What lines in the listing include "змусили"? Return a copy of each.

↓↓↓

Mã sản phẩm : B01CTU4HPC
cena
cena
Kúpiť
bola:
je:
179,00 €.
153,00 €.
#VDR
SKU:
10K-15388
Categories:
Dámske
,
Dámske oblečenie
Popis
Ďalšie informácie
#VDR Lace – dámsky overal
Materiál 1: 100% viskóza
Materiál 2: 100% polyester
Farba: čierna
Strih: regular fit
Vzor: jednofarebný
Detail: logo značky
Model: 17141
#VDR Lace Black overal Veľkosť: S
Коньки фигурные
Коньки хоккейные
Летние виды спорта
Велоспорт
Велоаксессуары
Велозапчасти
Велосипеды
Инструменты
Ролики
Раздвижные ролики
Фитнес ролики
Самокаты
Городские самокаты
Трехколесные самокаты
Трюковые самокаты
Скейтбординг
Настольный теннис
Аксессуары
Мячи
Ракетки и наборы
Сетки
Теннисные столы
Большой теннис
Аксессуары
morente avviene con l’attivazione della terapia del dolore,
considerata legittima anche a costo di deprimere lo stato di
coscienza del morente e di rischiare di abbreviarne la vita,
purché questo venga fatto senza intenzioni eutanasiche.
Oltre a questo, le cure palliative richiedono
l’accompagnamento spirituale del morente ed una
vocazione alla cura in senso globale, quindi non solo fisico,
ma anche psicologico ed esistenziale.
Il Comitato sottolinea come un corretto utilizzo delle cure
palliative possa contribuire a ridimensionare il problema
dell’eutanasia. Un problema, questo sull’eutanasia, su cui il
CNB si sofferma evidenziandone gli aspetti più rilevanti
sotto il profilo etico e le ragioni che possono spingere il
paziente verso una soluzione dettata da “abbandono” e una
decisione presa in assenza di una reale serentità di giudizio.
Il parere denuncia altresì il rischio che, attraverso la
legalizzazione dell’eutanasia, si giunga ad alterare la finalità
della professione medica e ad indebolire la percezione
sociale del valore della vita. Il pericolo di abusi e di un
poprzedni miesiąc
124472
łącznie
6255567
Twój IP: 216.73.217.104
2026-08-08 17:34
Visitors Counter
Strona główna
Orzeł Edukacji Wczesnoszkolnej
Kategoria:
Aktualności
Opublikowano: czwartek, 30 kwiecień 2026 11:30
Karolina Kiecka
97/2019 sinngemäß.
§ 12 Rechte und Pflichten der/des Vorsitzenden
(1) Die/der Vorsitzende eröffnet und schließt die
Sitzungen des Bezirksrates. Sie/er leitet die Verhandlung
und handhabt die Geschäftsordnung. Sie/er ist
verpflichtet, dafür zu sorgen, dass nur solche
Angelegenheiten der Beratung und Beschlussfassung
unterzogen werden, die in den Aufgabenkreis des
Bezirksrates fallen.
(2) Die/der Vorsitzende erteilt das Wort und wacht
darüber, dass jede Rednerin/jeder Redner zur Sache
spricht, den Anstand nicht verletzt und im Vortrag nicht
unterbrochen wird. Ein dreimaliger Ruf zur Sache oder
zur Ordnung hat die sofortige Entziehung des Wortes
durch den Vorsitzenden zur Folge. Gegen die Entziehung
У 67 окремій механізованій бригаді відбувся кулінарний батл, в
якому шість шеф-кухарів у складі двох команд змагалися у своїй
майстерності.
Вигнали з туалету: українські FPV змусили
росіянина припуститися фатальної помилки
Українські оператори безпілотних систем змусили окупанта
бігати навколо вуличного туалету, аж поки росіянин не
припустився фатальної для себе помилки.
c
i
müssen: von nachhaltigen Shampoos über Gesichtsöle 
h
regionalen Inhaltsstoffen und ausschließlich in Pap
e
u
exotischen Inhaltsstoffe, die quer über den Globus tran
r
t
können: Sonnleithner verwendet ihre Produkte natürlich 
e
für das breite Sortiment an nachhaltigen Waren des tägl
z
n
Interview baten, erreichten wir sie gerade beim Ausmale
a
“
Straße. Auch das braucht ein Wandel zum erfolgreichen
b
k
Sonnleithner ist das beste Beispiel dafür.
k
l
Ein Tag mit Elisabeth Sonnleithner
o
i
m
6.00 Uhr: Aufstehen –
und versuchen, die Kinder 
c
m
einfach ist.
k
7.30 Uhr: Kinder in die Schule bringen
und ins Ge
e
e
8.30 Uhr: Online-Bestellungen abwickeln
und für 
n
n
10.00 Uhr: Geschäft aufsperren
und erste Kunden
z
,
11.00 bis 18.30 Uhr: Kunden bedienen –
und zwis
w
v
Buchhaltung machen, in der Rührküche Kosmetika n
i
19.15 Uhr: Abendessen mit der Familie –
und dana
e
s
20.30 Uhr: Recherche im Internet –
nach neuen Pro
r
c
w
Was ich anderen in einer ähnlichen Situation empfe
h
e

↑↑↑

• [Answer to this exercise]
Вигнали з туалету: українські FPV змусили
Українські оператори безпілотних систем змусили окупанта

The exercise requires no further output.